Actions to take:
A – Rewrite the account of a mother's cancer from "A confusing time: Because" to "to deal with.", swapping "scarred" for "wounded".
B – Please carry on the account of a mother's cancer from the point where it stops.

Excerpt:
How I felt when I heard my mom had cancer: I was scared and worried.
What I did to help: I was only 11 years old when my mother was diagnosed, so there were limits to the emotional support I could give at the time. I did help physically as she had to sleep with me several weeks after surgery during recovery, because I had a bunk bed and it had places for her to hold on to sit up and more easily get out of bed. In general, I was an aid while she recovered in doing things for her that she couldn’t.
A confusing time: Because my mother’s cancer was caught early and removed without any “further issue,” it was confusing to be young and not have time to process what was going on. One day she has cancer (and the thought of her dying is scary), and in the next couple of weeks, she was “cured” physically (whew!! Not dying). And on top of that, it was difficult and confusing to experience distance and unrecognizable behavior from your own mother. I was just too young to understand that the experience left her scarred emotionally…something she did not even know how to deal with.

Data extract:

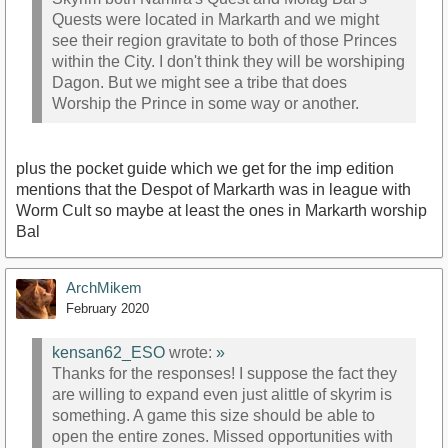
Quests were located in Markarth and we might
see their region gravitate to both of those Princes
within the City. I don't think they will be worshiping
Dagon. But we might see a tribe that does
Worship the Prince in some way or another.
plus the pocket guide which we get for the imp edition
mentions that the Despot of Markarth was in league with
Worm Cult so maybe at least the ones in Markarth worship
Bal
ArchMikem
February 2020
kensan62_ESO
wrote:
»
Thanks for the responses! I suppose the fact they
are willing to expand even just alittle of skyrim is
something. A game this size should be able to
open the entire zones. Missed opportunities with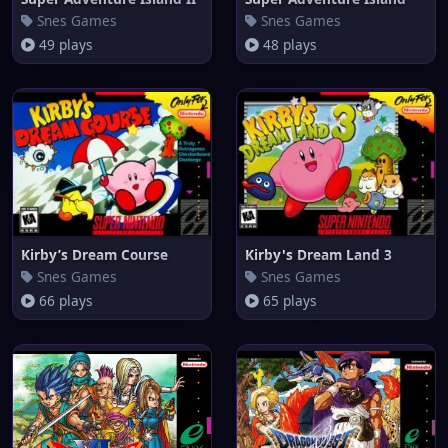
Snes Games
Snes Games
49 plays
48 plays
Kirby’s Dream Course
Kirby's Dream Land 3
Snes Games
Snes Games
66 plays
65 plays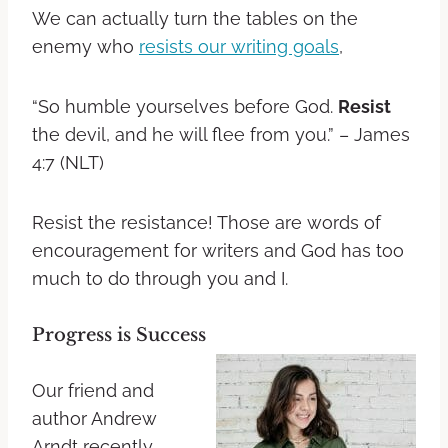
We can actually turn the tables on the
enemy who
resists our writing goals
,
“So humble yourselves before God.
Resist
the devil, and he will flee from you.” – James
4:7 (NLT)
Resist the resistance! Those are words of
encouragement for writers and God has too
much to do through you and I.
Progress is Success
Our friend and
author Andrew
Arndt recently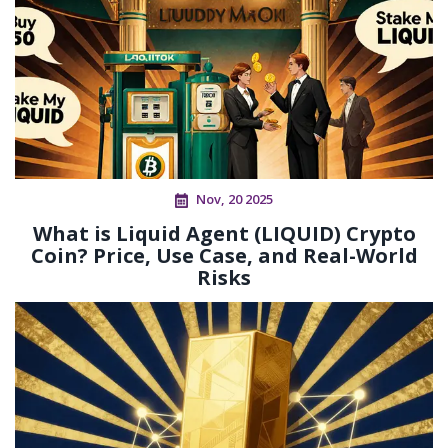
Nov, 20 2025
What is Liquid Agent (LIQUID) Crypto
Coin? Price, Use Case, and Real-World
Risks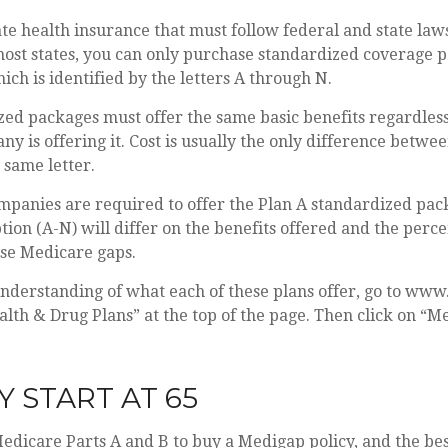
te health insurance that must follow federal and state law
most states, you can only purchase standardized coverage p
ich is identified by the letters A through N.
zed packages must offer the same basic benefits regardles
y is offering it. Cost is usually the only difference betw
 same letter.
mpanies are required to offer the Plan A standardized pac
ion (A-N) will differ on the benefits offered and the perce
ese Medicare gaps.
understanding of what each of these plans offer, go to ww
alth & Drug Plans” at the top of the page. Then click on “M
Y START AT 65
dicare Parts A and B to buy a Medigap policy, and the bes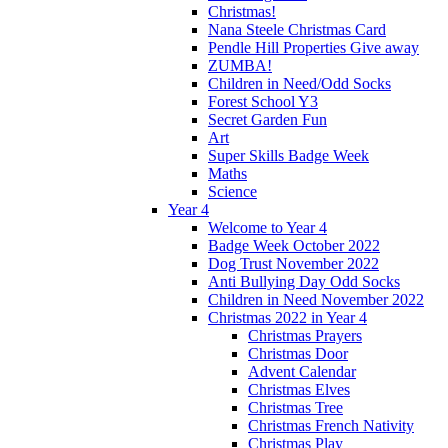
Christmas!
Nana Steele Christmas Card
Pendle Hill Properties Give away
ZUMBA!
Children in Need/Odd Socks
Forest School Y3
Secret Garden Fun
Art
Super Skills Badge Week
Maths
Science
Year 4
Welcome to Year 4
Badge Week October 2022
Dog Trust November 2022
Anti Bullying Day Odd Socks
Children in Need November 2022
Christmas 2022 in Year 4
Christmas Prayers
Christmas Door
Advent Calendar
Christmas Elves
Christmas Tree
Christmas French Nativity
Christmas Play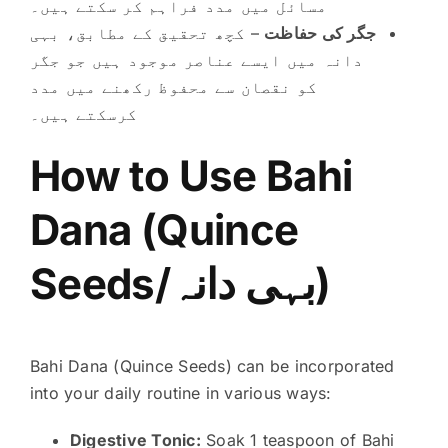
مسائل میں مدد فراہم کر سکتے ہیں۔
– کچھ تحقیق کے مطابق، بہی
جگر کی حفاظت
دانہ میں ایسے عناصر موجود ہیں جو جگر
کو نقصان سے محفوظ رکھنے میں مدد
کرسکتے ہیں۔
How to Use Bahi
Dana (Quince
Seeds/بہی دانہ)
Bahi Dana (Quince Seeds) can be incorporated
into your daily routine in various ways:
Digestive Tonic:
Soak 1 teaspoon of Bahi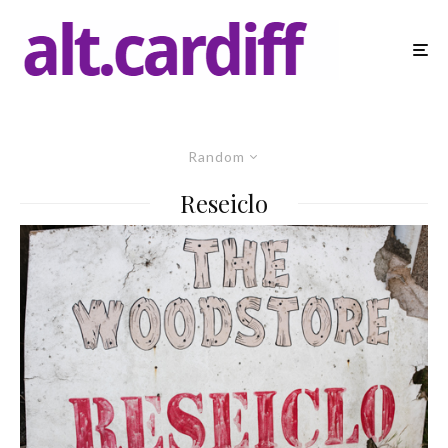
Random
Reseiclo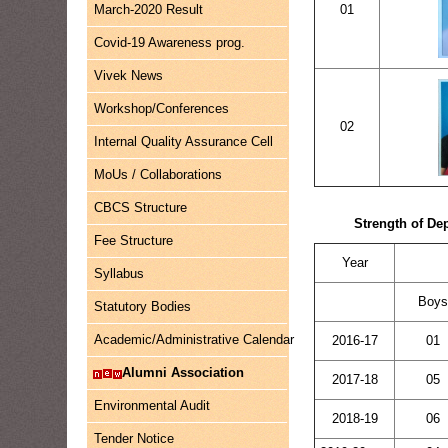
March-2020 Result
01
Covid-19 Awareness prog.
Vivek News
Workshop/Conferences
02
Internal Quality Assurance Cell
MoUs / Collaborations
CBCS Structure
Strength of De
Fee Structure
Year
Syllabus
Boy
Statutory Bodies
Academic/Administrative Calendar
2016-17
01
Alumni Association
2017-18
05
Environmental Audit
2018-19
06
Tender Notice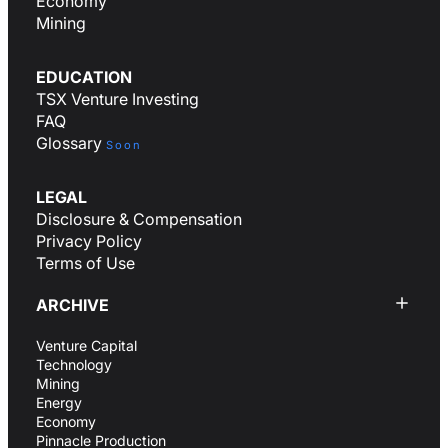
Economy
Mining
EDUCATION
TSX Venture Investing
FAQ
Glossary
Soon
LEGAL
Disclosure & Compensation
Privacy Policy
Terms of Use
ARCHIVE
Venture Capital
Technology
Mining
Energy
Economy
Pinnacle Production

Per-task answers:
A –
A confusing time: Because my mother’s cancer was caught early and removed without any “further issue,” it was confusing to be young and not have time to process what was going on. One day she has cancer (and the thought of her dying is scary), and in the next couple of weeks, she was “cured” physically (whew!! Not dying). And on top of that, it was difficult and confusing to experience distance and unrecognizable behavior from your own mother. I was just too young to understand that the experience left her wounded emotionally…something she did not even know how to deal with.

B –
My advice for others: With love and understanding trying, it is important to help your loved one understand the fact that cancer can make you both physically and emotionally sick. It is important to treat the emotional affects as fervently as the physical.
What I learned during this time: I learned that my mom felt scared and alone and spent many years trying to manage the best way she knew how. I also learned that these and other types of adversities do not define you – they grow and stretch you.